More generally, it is important to note that DMF is a relatively unspecific Nrf2 activator and has many other cellular targets, in addition to Keap1, the main negative regulator of Nrf2. For example, DMF has been shown to bind and inactivate the catalytic cysteine of the glycolytic enzyme glyceraldehyde 3-phosphate dehydrogenase (GAPDH). Consequently, DMF down-regulates aerobic glycolysis in activated myeloid and lymphoid cells, which has anti-inflammatory effects [23]. It is also worth mentioning that Nrf2 is not the only target of Keap1, and inhibition of Keap1 by DMF can promote mitochondrial-targeted apoptosis of certain immune cells, such as neutrophils and macrophages by causing dissociation of WD repeat domain 1 (Wdr1) from Keap1 and subsequent coordination with cofilin, as shown recently [24].

This work has some limitations. First, it is a retrospective observational study in one cohort where thyroid function tests and autoantibody titers were not systematically recorded according to a standardized protocol. The proportion of patients with at least one TSH value before, during and, if applicable, after DMF treatment was relatively low (18%), and we had access only to results of test performed in our hospital or archived from external reports. Nevertheless, even though the prevalence of abnormal thyroidal test parameters in our cohorts may be underestimated, the incidence of clinically relevant TD associated with DMF treatment is likely much less affected.

In mice, genetic activation of Nrf2 signaling secondary to decreased expression of Keap1 causes age-dependent subclinical hypothyroidism and goiter [25]. In our cohorts, thyroid imaging was not systematically performed in the context of DMF treatment. Indeed, the U.S. Preventive Service Task Force and others [26,27,28] currently recommend against thyroid screening for thyroid nodules in absence of specific risk factors. Therefore, the prevalence of structural TD in our cohorts is most certainly underestimated. Nevertheless, as for functional TD, the incidence of clinically relevant goiter associated with DMF treatment is likely much less affected.

Finally, we did not compare the prevalence of thyroid disorders with a control group of patients with MS who did not receive DMF treatment.
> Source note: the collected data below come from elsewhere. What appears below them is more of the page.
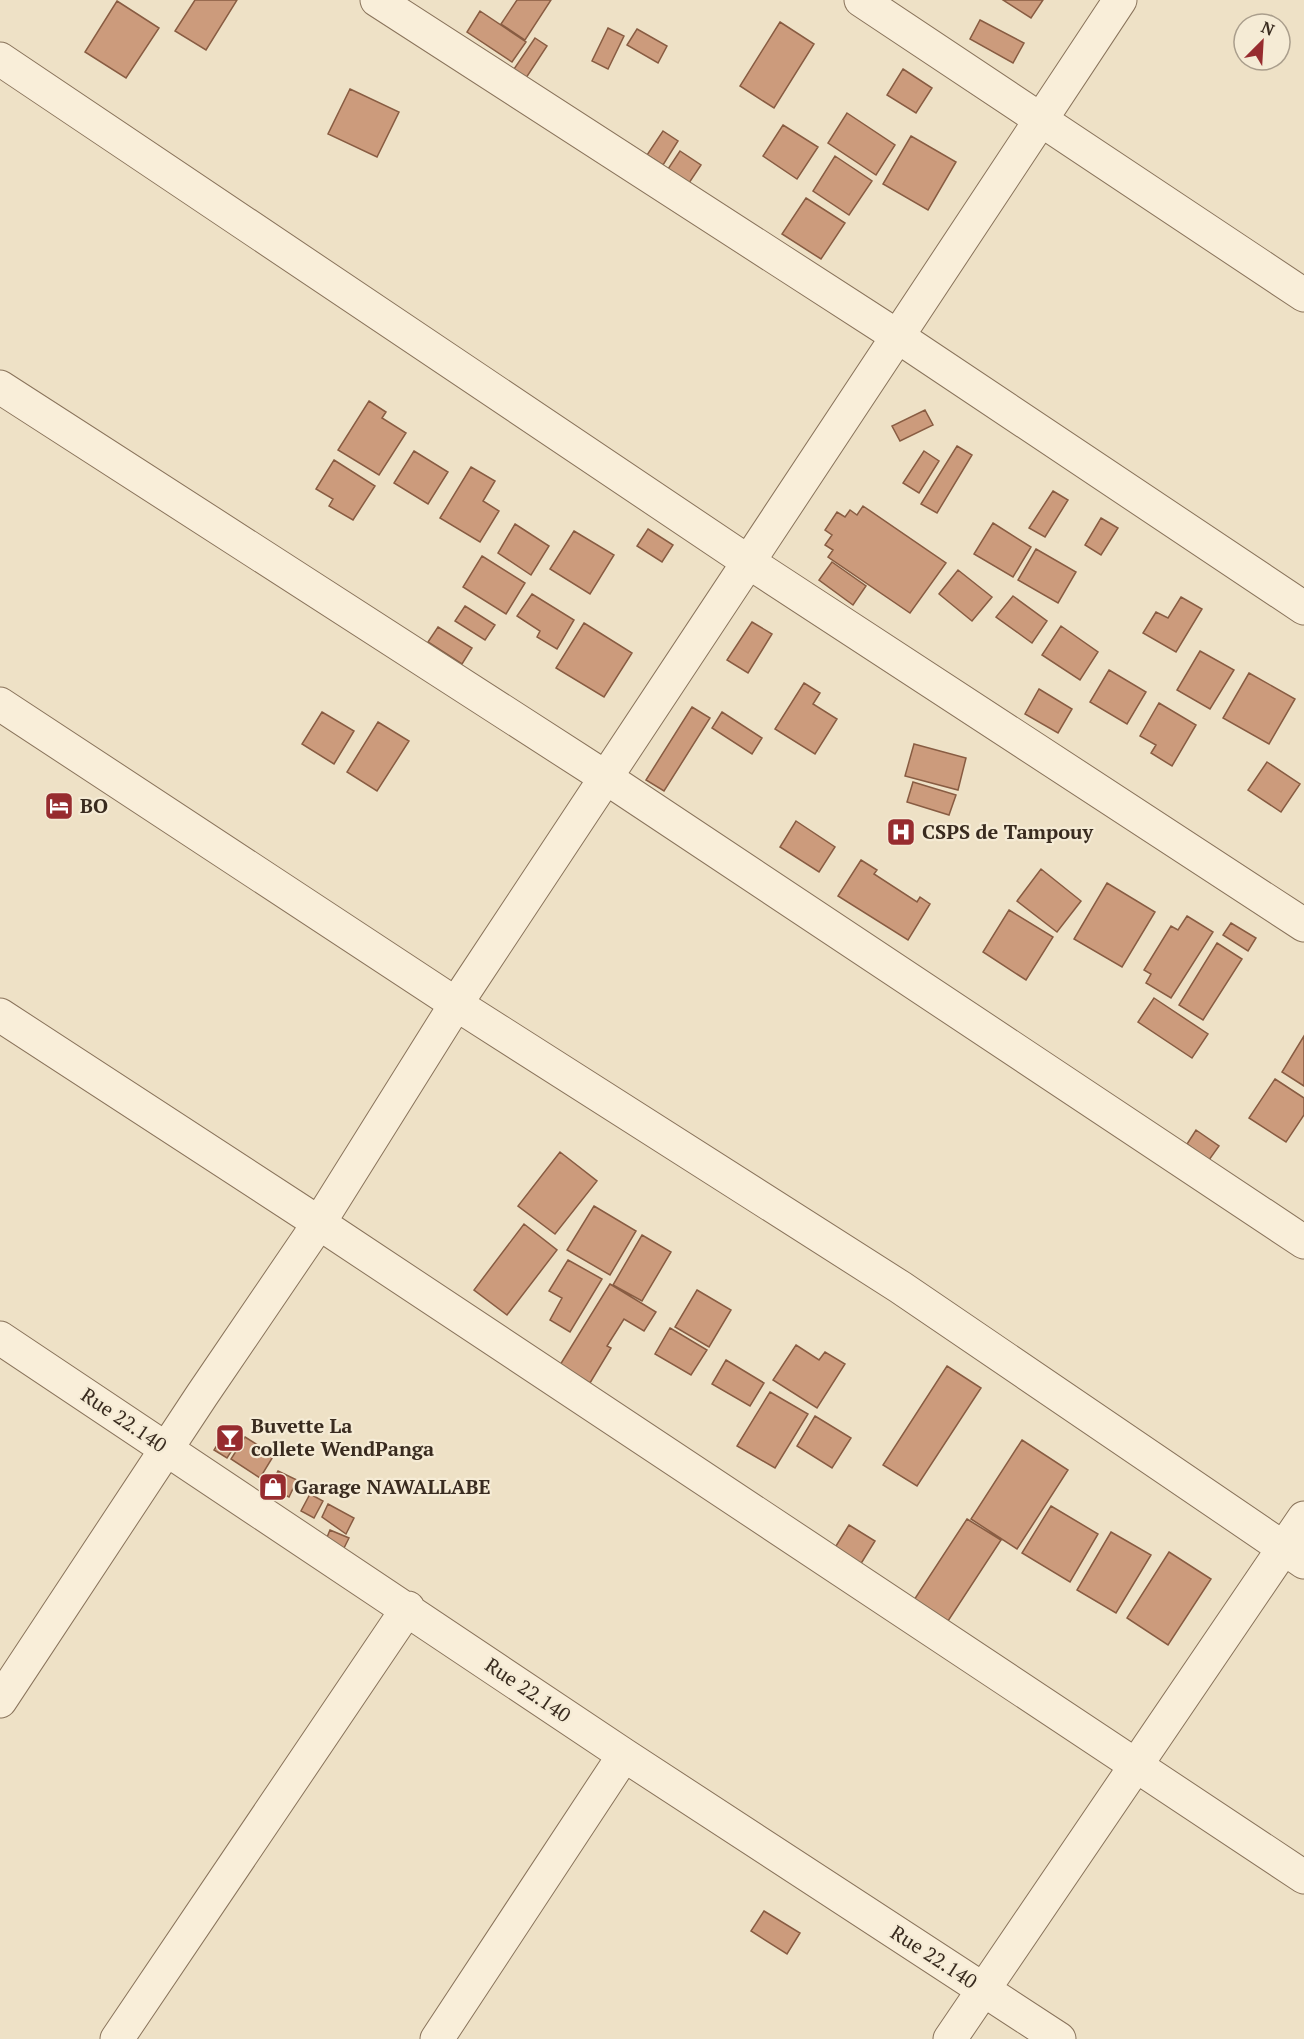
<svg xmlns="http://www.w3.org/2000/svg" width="1304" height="2039" font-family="'PT Serif',serif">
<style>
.building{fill:#cc9b7c;stroke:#885c42;stroke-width:1.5}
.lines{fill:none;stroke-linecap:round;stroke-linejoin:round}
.minor-casing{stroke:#89735b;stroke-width:35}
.minor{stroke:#f9eed9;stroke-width:33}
.labels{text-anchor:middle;stroke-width:4.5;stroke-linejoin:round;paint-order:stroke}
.poi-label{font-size:20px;font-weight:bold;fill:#392b1f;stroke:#f5ebd5;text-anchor:start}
.street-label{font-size:20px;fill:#392b1f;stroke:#f5ebd5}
</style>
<rect width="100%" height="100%" fill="#eee1c6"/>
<path class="building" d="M195,0H237L206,50L175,31Z
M517,0H551L525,40L501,24Z
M1003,0H1043L1031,18Z
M117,1L159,28L126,78L85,52Z
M480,11L526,42L512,62L467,32Z
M980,20L1024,43L1013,63L970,39Z
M780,22L814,44L774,108L740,86Z
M608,28L624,36L608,69L592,61Z
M637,29L667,46L658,63L627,45Z
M535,38L547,46L526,78L514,69Z
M903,69L932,88L916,113L887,95Z
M350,89L399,112L377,157L328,134Z
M847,113L895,145L876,175L828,143Z
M783,125L818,147L797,179L763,156Z
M663,131L678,141L663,165L647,155Z
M911,136L956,162L928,210L883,184Z
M680,151L701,165L689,183L668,169Z
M835,156L872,181L849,215L813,191Z
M806,198L845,223L821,259L782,234Z
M369,401L386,412L382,418L406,433L379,475L338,450Z
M925,410L933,425L900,441L892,426Z
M957,446L972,455L937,513L921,504Z
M414,451L448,472L428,504L394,483Z
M924,451L939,461L919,493L903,483Z
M334,460L375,486L353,520L329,506L333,499L316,489Z
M471,467L495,481L483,501L499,511L480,542L440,518Z
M1053,491L1068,500L1045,537L1029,528Z
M863,506L946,563L910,613L828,557L833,550L825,545L832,535L825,530L837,512L845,517L850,510L857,515Z
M1101,518L1118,528L1101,555L1085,545Z
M993,523L1031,547L1013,577L974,554Z
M515,524L549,546L531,575L498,553Z
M648,529L673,545L662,562L637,546Z
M574,531L614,555L590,594L550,569Z
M1036,549L1076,572L1058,603L1018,580Z
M482,556L525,583L506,614L463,587Z
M832,562L866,586L853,605L819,580Z
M958,570L992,597L972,621L939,594Z
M532,594L574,620L557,649L537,637L540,631L517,616Z
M1013,596L1047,621L1032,643L996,617Z
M1181,597L1202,609L1176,652L1143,633L1156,612L1168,618Z
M465,606L495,625L485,640L455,621Z
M752,622L772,634L748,673L727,660Z
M584,623L632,653L604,697L556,668Z
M1061,626L1098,652L1080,680L1042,655Z
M438,627L472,648L462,664L428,642Z
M1200,651L1234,670L1210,709L1177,690Z
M1109,670L1146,692L1127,724L1090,702Z
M1249,673L1295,699L1269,744L1223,718Z
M804,683L820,693L813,704L837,719L815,754L775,729Z
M1039,689L1072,709L1058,733L1025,714Z
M1159,703L1196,725L1172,766L1151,753L1156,745L1140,736Z
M692,707L710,718L664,791L646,780Z
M322,712L354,731L334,764L302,744Z
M722,712L762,738L752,754L712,728Z
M378,722L409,741L377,791L347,772Z
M914,744L966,758L958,790L905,776Z
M1267,762L1300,784L1281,812L1248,790Z
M913,782L956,795L949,815L907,802Z
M796,821L835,847L819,872L780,847Z
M861,860L877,870L874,874L917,902L920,897L930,904L908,940L838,896Z
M1041,869L1081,901L1057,932L1017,901Z
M1107,883L1155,912L1122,967L1074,939Z
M1009,910L1053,937L1026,980L983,952Z
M1187,916L1213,932L1171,998L1146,983L1151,974L1144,970L1171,926L1178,930Z
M1231,923L1256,938L1248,951L1223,935Z
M1217,943L1242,959L1203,1020L1179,1005Z
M1154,998L1208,1034L1192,1058L1138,1022Z
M1304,1036V1086L1282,1072Z
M1275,1079L1304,1098V1115L1286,1142L1249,1118Z
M1196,1130L1219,1146L1209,1160L1187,1144Z
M560,1152L597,1181L555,1234L518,1206Z
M594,1206L636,1231L610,1275L567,1250Z
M524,1224L557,1250L507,1315L474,1290Z
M642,1235L671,1252L642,1301L613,1285Z
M568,1260L602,1279L570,1332L550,1320L562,1298L549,1291Z
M610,1284L656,1312L644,1331L624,1319L607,1346L611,1348L590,1383L560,1365Z
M697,1290L731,1310L709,1347L675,1327Z
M670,1328L707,1350L691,1375L655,1354Z
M796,1345L819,1360L825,1352L845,1364L817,1408L773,1380Z
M726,1360L764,1383L750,1406L712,1384Z
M947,1366L981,1388L917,1486L883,1465Z
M770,1392L808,1414L775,1468L737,1446Z
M815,1416L851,1438L832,1468L797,1446Z
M227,1430L240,1438L227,1458L214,1450Z
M245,1437L274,1455L260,1478L231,1459Z
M1022,1440L1068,1470L1017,1549L971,1519Z
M278,1471L297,1480L289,1497L270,1488Z
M310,1494L323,1501L314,1518L301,1511Z
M328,1504L354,1518L346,1534L322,1517Z
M1051,1506L1098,1534L1070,1582L1022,1553Z
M967,1519L1001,1540L948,1621L914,1600Z
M849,1525L875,1541L857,1570L831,1554Z
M330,1530L349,1538L343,1550L325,1542Z
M1111,1532L1151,1555L1116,1613L1077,1590Z
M1169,1552L1211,1579L1168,1645L1127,1618Z
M764,1911L800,1933L787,1954L751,1931Z"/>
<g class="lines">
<g class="minor-casing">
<path id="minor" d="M377,0L897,336L1304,608
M861,0L1304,295
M0,59L747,561L1304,925
M0,387L605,777L1304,1242
M0,704L456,1004L900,1287L1304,1562
M0,1015L319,1223L1304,1877
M0,1338L624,1755L1059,2039
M0,1701L202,1395L319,1223L456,1004L1120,0
M117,2039L408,1608
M437,2039L624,1755
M950,2039L1304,1518"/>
</g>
<use href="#minor" class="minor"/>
</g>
<defs>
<g id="hotel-square" transform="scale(1.5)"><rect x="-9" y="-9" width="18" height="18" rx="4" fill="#972c2f" stroke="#f5ebd5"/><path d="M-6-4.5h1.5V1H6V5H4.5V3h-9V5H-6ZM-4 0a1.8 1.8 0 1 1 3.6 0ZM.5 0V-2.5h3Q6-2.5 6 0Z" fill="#fff"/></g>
<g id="hospital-square" transform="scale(1.5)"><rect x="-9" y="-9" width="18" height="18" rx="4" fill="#972c2f" stroke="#f5ebd5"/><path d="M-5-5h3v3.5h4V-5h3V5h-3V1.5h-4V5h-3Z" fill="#fff"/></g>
<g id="bar-square" transform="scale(1.5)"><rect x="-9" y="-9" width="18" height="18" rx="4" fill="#972c2f" stroke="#f5ebd5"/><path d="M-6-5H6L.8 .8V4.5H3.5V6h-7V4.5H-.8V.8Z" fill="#fff"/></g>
<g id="shop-square" transform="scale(1.5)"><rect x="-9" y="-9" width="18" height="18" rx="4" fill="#972c2f" stroke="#f5ebd5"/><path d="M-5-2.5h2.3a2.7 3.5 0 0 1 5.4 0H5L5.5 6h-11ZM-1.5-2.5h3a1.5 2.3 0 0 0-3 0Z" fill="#fff"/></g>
</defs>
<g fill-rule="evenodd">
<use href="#hotel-square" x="59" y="806"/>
<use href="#hospital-square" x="901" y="832"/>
<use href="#bar-square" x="230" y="1438"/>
<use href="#shop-square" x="273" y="1487"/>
</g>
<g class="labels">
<g class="poi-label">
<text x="80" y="813">BO</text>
<text x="922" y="839">CSPS de Tampouy</text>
<text x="251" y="1433">Buvette La<tspan x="251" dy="23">collete WendPanga</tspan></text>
<text x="294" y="1494">Garage NAWALLABE</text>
</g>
<g class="street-label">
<text transform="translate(124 1420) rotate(34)" y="7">Rue 22.140</text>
<text transform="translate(528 1690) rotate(34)" y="7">Rue 22.140</text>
<text transform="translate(934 1957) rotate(33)" y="7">Rue 22.140</text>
</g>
</g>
<g transform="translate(1262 42) rotate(24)"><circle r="28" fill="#f5ebd5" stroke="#aa9e8c" stroke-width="1.5"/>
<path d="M0-4.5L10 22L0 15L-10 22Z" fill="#972c2f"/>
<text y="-9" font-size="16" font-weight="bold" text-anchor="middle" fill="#392b1f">N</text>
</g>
</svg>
The reason is that patients who did receive DMF were treated with other immunomodulatory treatments for MS, and such drugs, including interferon beta-1a [13], alemtuzumab [29], and ocrelizumab [30] have already been described to induce thyroid gland dysfunction, thus precluding the use of those patients as controls.

5. Conclusions

The present study suggests that DMF probably has no direct toxic effect on the thyroid, as evidenced by a very low incidence of functional TD; however, it cannot be excluded that in rare instances it might induce AIT in susceptible patients with or without known preexisting TD. The overall good thyroid tolerance of DMF indicates that specific screening for TD is not required in MS patients considered for or treated with DMF. Finally, it supports the further study of this molecule and other activators of the Nrf2/Keap1 antioxidant response for possible utility in the prevention and treatment of TD.